* [Work order] The answer must be the full data, restated word for word, with no pictures in it.

(Stored data entries)
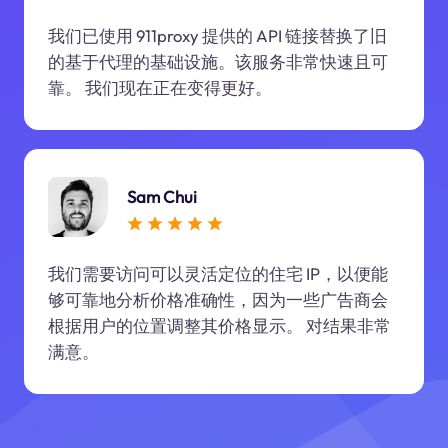
我们已使用 911proxy 提供的 API 链接替换了旧
的基于代理的基础设施。该服务非常快速且可
靠。 我们现在正在变得更好。
Sam Chui
我们需要访问可以灵活定位的住宅 IP，以便能
够可靠地分析价格准确性，因为一些广告商会
根据用户的位置调整其价格显示。 对结果非常
满意。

* [Solution to this problem]
我们已使用 911proxy 提供的 API 链接替换了旧
的基于代理的基础设施。该服务非常快速且可
靠。 我们现在正在变得更好。
Sam Chui
我们需要访问可以灵活定位的住宅 IP，以便能
够可靠地分析价格准确性，因为一些广告商会
根据用户的位置调整其价格显示。 对结果非常
满意。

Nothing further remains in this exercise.